Fig 6. npr-5 mutants have defects in forward run speed, body bending and reversal frequency.

(A-B) Schematic illustrating behavioral sequence (top) and velocity traces (bottom) from wild type and npr-5 mutants aligned to reversal events, backward locomotion is negative. Dark lines represent mean velocity and shaded region represents standard error. Reversals were spontaneous (A) or induced by a tap stimulus (B). (C) Peak reversal velocity during the first second following the tap stimulus. (D) Mean locomotion velocity during the forward run phase (t = 7-10s). (E) Confocal images of animals expressing an NPR-5::GFP translational fusion protein: zfEx852 [Pnpr-5::NPR-5::GFP]. Upper panel: Z-projection shows strongest expression in head- and neck-muscles and muscle arms. NPR-5::GFP localizes to body-wall and vulval muscle. Body wall muscle arms are visible (arrow heads). Lower left panel: confocal slice showing NPR-5::GFP localization to dense bodies in head muscle. Lower right panel: Z-projection showing high expression in head- and neck- muscle arms and in the muscle plate in the nerve ring (asterisk). Neuronal cell bodies that express NPR-5::GFP are indicated by arrows.

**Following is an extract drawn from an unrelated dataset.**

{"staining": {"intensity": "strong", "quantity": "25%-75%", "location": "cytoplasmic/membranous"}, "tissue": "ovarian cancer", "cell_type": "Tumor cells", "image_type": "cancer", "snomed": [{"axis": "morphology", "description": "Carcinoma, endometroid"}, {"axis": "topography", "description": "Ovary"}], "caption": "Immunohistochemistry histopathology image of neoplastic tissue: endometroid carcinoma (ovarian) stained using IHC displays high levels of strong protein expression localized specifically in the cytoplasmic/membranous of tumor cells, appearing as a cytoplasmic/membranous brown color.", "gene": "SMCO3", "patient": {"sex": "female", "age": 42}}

Scale bars represent 25 μm. (F-H) Behavioral analysis of NPR-5 overexpression, either from its endogenous promoter (Pnpr-5) or from a muscle specific promoter (Pmyo-3). Mean body curvature averaged over 5 seconds prior to (F), or immediately following (G), a tap stimulus. (H) Quantification of spontaneous reversal frequency. Graphs represent mean ± SEM, significance was calculated using ANOVA with Šidák’s multiple comparison correction (P>0.05 = ns, P<0.005 = **, P<0.0005 = ***, P<0.0001 = ****). Sample sizes: (A-C) (n = # of animals), wild type (n = 512), npr-5 (n = 258). (F-H) (n = # of experiments, 20 animals per experiment). wild type (n = 20), FLP-18(+++) (n = 13), Pnpr-5::NPR-5 (n = 12), Pmyo-3::NPR-5 (n = 14).

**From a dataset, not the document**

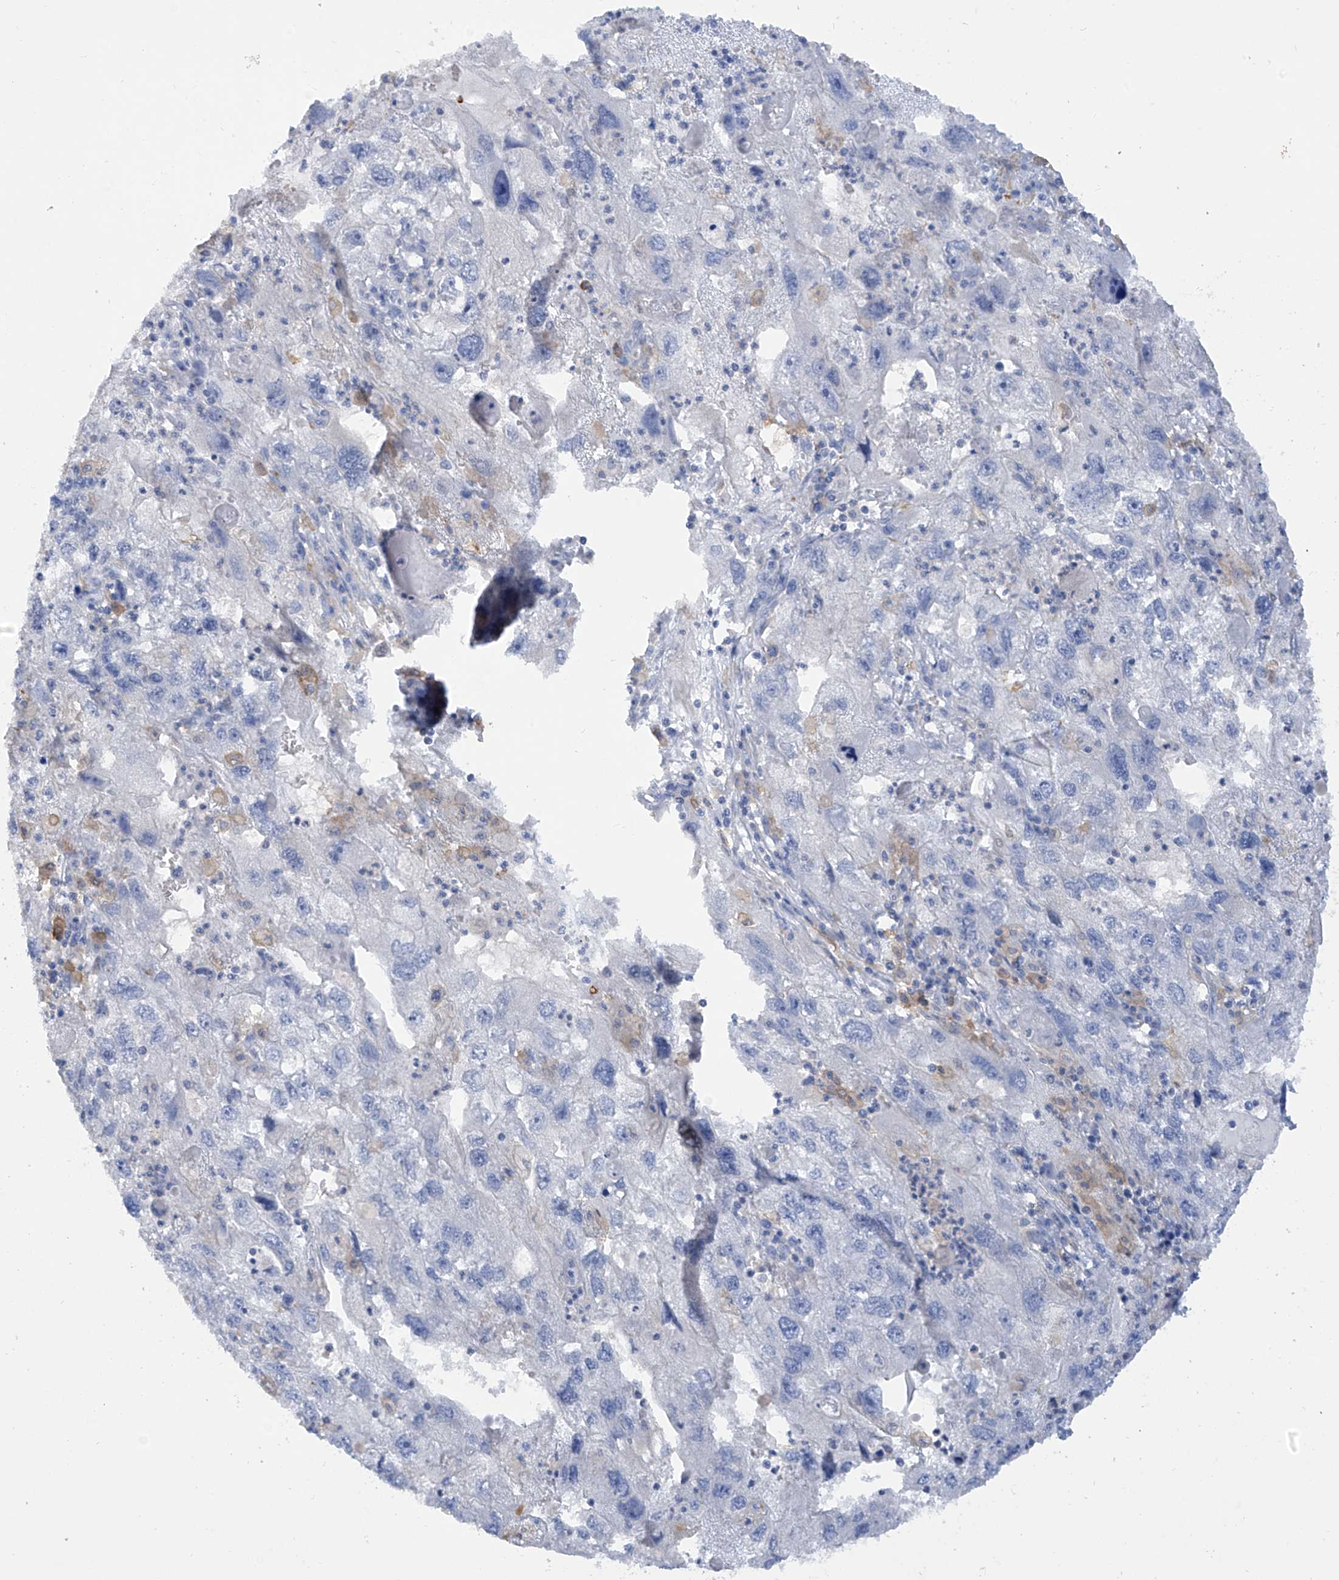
{"staining": {"intensity": "negative", "quantity": "none", "location": "none"}, "tissue": "endometrial cancer", "cell_type": "Tumor cells", "image_type": "cancer", "snomed": [{"axis": "morphology", "description": "Adenocarcinoma, NOS"}, {"axis": "topography", "description": "Endometrium"}], "caption": "Histopathology image shows no significant protein staining in tumor cells of endometrial cancer.", "gene": "TRMT2B", "patient": {"sex": "female", "age": 49}}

Fig 7. FLP-18 increases muscle calcium levels and requires NPR-5 and EGL-30/Gα_q.

(A) Loss of flp-18 or npr-5 reduces calcium transients in body wall muscle. FLP-18 overexpression causes a large increase in muscle GCaMP6 fluorescence, which is suppressed by loss of npr-5 or egl-30. Representative images of animals expressing a Pmyo-3::GCaMP6 transgene in different genetic backgrounds. Grayscale images have been recolored for visibility. Pixel intensity values (arbitrary units) and corresponding colormap are depicted in the color bar to the left of images. Scale bar represents 200 μm. (B) Quantification of mean GCaMP6 fluorescence in body wall muscle in different genetic backgrounds. Graphs represent mean ± SEM, significance was calculated using ANOVA with Šidák’s multiple comparison correction (P<0.0001 = ****). Sample size for each genotype is indicated at the base of each bar.

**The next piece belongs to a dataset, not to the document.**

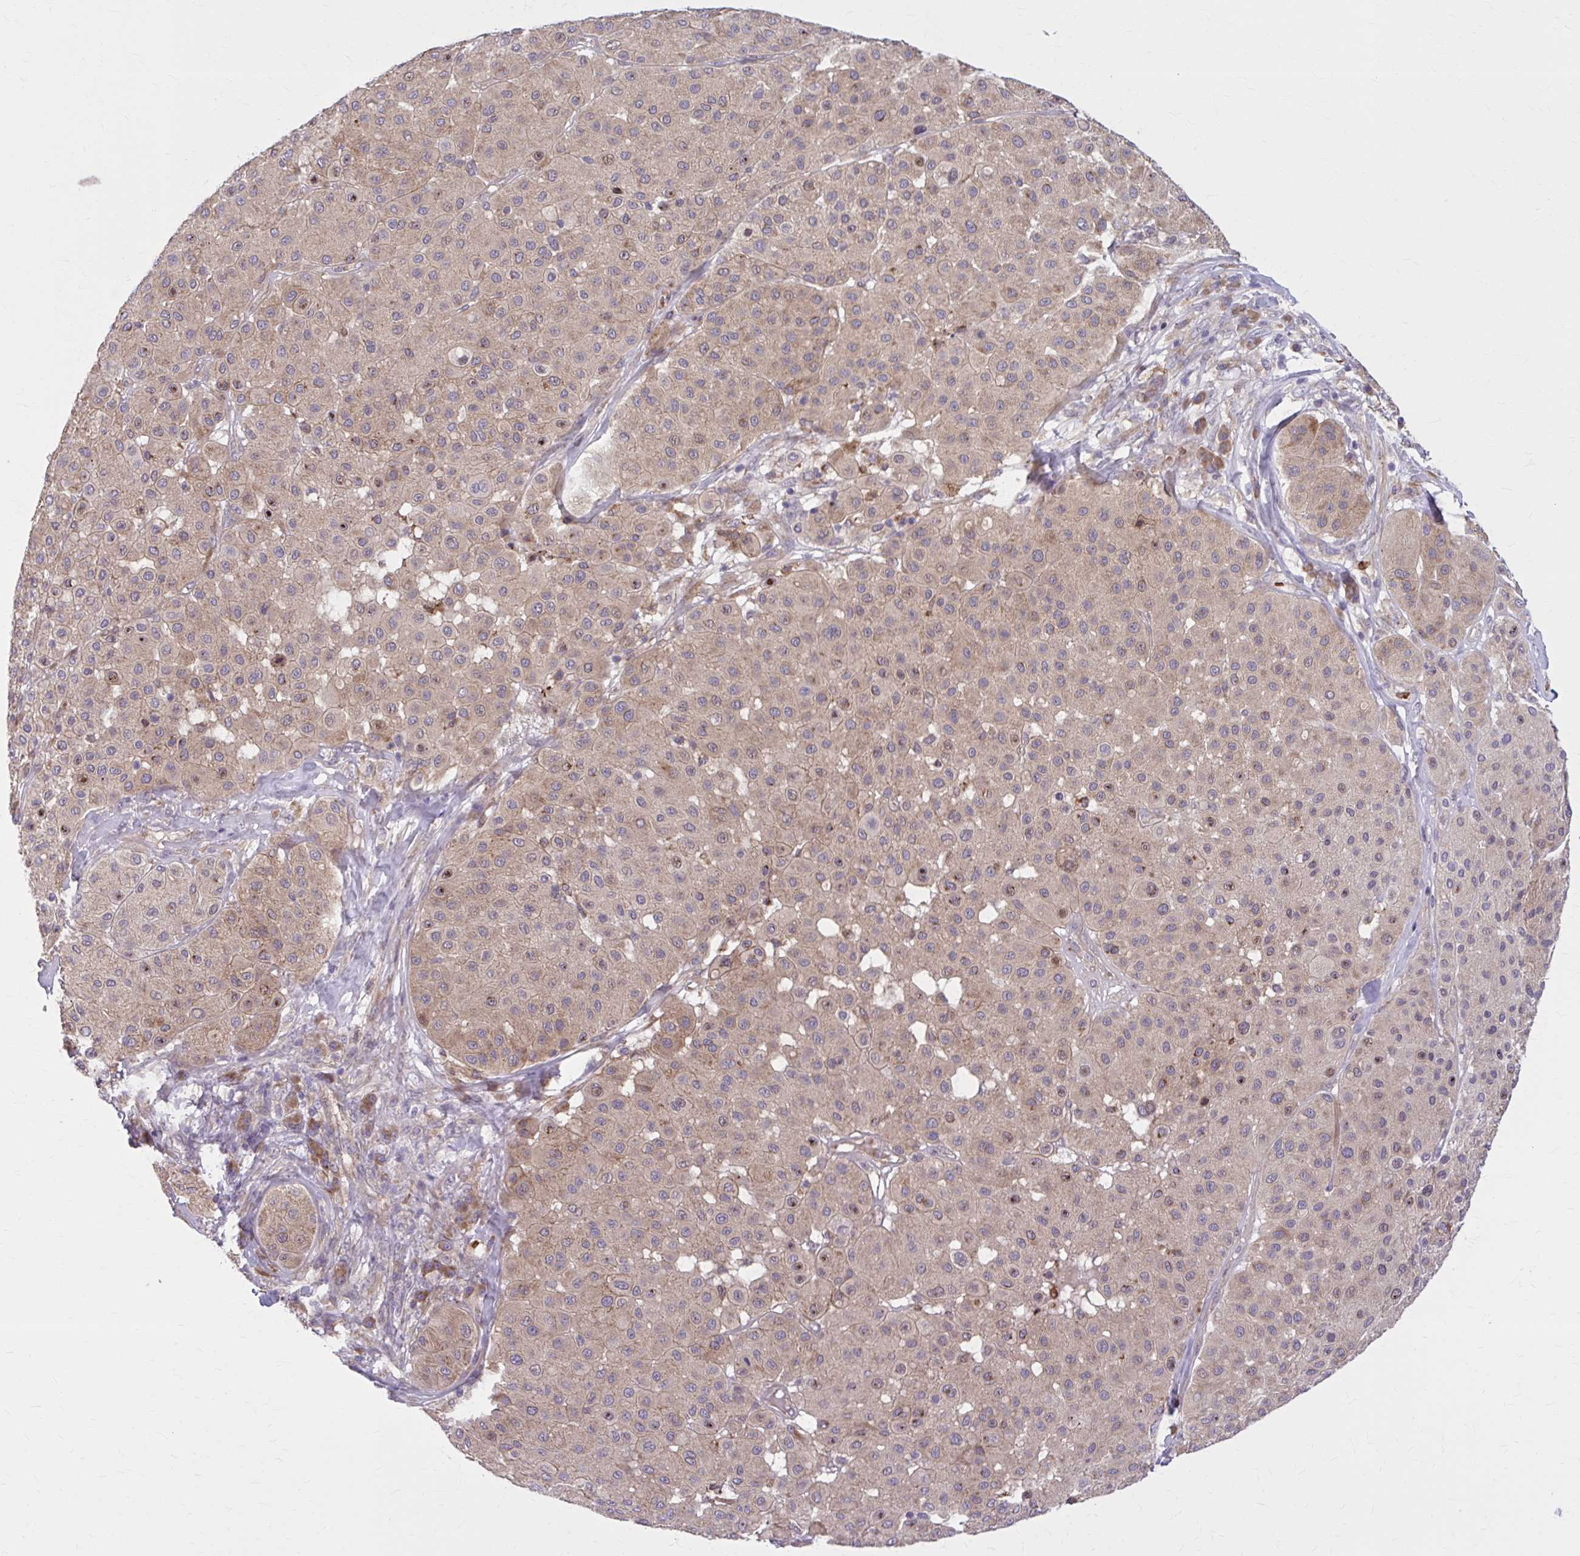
{"staining": {"intensity": "weak", "quantity": "25%-75%", "location": "cytoplasmic/membranous,nuclear"}, "tissue": "melanoma", "cell_type": "Tumor cells", "image_type": "cancer", "snomed": [{"axis": "morphology", "description": "Malignant melanoma, Metastatic site"}, {"axis": "topography", "description": "Smooth muscle"}], "caption": "Immunohistochemistry (IHC) micrograph of neoplastic tissue: melanoma stained using IHC reveals low levels of weak protein expression localized specifically in the cytoplasmic/membranous and nuclear of tumor cells, appearing as a cytoplasmic/membranous and nuclear brown color.", "gene": "SNF8", "patient": {"sex": "male", "age": 41}}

Fig 8. Model: FLP-18 / tyramine co-transmission in the choreography of escape behavior.

Schematic depicting the effects of tyramine and FLP-18 on behavior (A) and the underlying molecular pathway (B). Touch leads to the activation of the AVA (not pictured) and RIM neurons resulting in the release of FLP-18 and tyramine (RIM only) during the escape response. Tyramine activates LGC-55 chloride channels which hyperpolarize AVB neurons and neck muscle. Hyperpolarization of the AVB suppresses forward locomotion, indirectly increasing reversal length, while hyperpolarization of neck muscle leads to the suppression of head oscillations (SHO) during the reversal. Tyramine also activates the Gα_o coupled SER-2 receptor in GABAergic VD motor neurons enhancing ventral bending during the omega turn. FLP-18 activates NPR-5 in neck and body wall muscle resulting in an EGL-30/Gα_q mediated Ca²⁺ influx. FLP-18 antagonizes the effect of tyramine in neck muscles, facilitating the re-initiation of head movements following the omega turn. FLP-18 and tyramine act synergistically on divergent targets to orchestrate the omega turn. FLP-18 increases forward run velocity in an NPR-5 dependent manner. See text for details.